Este ano, as telas do Odeon, Centro Cultural da Justiça Federal, Estação Net Rio e Estação Botafogo receberão 150 filmes, entre longas, médias e curtas, nacionais e internacionais, de diversos eixos narrativos. Serão filmes com temáticas Queer, Masculinidades Negras, Olhares sobre infâncias negras e Meio Ambiente & Subjetividades, entre outros. Desses, 46 selecionados foram dirigidos por mulheres e dez por pessoas queer. Haverá também masterclass, debates, pitching e lançamento do livro Empoderadas – Narrativas Incontidas do Audiovisual Brasileiro, de Renata Martins.

Eu já tive oportunidade de assistir ao filme de abertura, A Mulher do Coveiro (Guled & Nasra), vencedor do Fespaco – o maior festival de cinema pan-africano – e indicado pelo Djibuti para concorrer a uma vaga no Oscar.
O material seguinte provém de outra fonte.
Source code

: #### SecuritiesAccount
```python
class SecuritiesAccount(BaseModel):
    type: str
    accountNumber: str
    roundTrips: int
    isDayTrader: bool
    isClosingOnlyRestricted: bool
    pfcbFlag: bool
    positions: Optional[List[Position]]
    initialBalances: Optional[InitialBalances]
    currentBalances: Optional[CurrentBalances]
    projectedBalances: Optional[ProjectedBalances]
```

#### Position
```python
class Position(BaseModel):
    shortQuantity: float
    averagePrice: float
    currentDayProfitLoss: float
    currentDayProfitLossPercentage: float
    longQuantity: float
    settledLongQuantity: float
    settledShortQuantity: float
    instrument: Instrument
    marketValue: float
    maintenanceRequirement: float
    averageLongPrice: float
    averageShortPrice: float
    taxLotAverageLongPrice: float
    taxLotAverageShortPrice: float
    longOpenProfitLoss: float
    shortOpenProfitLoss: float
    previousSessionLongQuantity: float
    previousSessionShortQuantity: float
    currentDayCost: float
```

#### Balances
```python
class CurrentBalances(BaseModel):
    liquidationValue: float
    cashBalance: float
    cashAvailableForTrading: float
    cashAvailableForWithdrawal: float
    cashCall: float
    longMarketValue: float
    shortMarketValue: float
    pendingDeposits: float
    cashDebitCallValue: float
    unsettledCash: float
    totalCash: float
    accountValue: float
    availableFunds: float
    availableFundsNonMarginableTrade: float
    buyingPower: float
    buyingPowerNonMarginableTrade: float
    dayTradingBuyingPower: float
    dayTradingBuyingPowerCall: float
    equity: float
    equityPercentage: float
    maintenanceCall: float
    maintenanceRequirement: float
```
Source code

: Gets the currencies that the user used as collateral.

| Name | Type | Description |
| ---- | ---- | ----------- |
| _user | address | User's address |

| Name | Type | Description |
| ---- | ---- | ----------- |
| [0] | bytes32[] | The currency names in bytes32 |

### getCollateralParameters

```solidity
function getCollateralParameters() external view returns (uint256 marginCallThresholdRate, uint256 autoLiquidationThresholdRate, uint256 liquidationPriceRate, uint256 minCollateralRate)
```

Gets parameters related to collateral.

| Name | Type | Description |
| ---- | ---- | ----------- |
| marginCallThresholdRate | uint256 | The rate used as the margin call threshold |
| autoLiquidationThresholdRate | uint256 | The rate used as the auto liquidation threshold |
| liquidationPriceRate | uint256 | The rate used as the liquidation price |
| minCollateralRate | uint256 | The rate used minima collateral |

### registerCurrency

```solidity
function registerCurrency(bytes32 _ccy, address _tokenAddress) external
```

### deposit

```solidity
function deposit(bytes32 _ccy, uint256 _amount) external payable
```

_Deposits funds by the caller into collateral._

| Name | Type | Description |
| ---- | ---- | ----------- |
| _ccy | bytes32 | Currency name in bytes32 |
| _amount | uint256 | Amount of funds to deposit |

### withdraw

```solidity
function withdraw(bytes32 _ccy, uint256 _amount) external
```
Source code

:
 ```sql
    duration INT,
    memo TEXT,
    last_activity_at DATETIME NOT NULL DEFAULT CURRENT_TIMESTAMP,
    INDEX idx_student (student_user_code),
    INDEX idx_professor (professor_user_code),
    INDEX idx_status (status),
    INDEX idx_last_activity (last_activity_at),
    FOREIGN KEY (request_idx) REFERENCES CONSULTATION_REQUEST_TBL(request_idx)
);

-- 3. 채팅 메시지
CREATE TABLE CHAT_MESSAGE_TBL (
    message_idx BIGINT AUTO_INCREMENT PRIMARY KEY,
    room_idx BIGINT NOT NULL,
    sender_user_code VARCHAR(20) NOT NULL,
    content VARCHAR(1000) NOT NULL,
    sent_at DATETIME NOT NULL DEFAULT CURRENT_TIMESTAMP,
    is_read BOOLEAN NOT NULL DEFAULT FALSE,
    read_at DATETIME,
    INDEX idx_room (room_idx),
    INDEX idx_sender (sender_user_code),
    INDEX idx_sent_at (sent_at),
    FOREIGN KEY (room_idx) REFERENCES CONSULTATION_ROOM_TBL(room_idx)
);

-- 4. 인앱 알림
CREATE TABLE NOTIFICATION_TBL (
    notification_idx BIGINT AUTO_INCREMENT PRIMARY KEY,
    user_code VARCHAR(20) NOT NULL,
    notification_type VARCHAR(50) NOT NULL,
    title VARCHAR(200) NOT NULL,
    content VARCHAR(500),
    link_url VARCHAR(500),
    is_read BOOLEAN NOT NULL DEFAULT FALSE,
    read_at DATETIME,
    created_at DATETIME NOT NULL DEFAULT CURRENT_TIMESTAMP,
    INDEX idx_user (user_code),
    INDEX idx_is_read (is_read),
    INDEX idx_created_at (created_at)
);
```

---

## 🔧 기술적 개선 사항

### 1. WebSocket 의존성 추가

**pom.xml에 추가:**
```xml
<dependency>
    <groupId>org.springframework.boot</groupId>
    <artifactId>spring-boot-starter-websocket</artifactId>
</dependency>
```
Com participações de Finlândia, Alemanha e França na produção, o longa do diretor Khadar Ayderus Ahmed (somali radicado na Finlândia) tem um acabamento esmerado para contar uma história das mais dramáticas.

Levando vida muito pobre na periferia da capital do Djibuti, Guled (Oma Abdi) integra um grupo de coveiros que fica nas proximidades de um hospital à espera de cadáveres para enterrar. Nasra, sua mulher (a top model somali-canadense Yasmin Warsame), tem uma doença renal grave e precisa fazer uma cirurgia de alto custo financeiro. O filme se desenvolve, então, nas tentativas desesperadas de Guled em conseguir o dinheiro.

Há uma ênfase muito grande na exposição da miséria e das dores físicas do casal. Enquanto a mulher agoniza em casa, o marido faz uma longa e penosa viagem a pé em busca de recursos junto a sua família distante. A dramaturgia se polariza entre a indiferença de alguns e a solidariedade de outros. Ao mundo dos adultos se contrapõe o universo lúdico das crianças, entre elas o filho de Guled e Nasra (o expressivo menino Kadar Abdoul-Aziz Ibrahim).

Apesar de fincado no território e nos costumes africanos, A Mulher do Coveiro se ressente um pouco do olhar semi-estrangeiro que confere à África uma imagem marcada apenas pelo sofrimento e os bons sentimentos que afloram aqui e ali. Talvez esteja aí um ponto a ser discutido em um dos debates do Encontro de Cinema Negro Zózimo Bulbul.